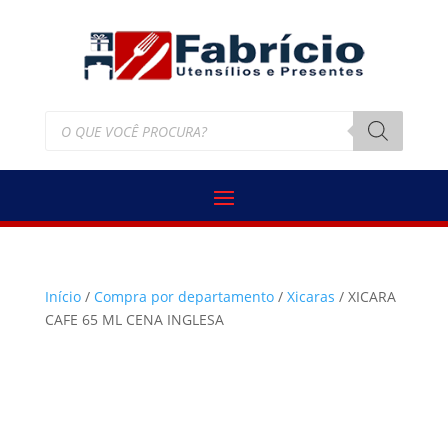
Pesquisar
produtos
Início
/
Compra por departamento
/
Xicaras
/ XICARA
CAFE 65 ML CENA INGLESA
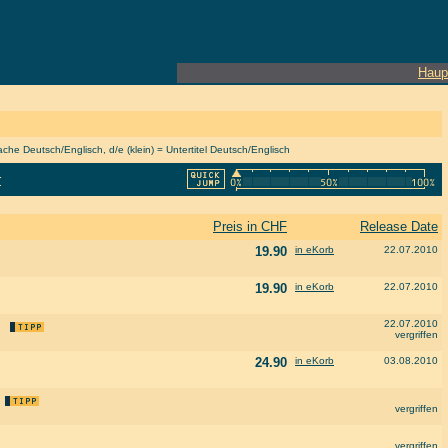
Haup
he Deutsch/Englisch, d/e (klein) = Untertitel Deutsch/Englisch
r
Preis in CHF
Release Date
19.90
in eKorb
22.07.2010
19.90
in eKorb
22.07.2010
22.07.2010
vergriffen
24.90
in eKorb
03.08.2010
vergriffen
vergriffen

» How to complete this task: Retype the data shown above exactly, excluding any picture it contains.

» Solved problem:
Pesquisar
produtos
Início
/
Compra por departamento
/
Xicaras
/ XICARA
CAFE 65 ML CENA INGLESA
Haup
he Deutsch/Englisch, d/e (klein) = Untertitel Deutsch/Englisch
r
Preis in CHF
Release Date
19.90
in eKorb
22.07.2010
19.90
in eKorb
22.07.2010
22.07.2010
vergriffen
24.90
in eKorb
03.08.2010
vergriffen
vergriffen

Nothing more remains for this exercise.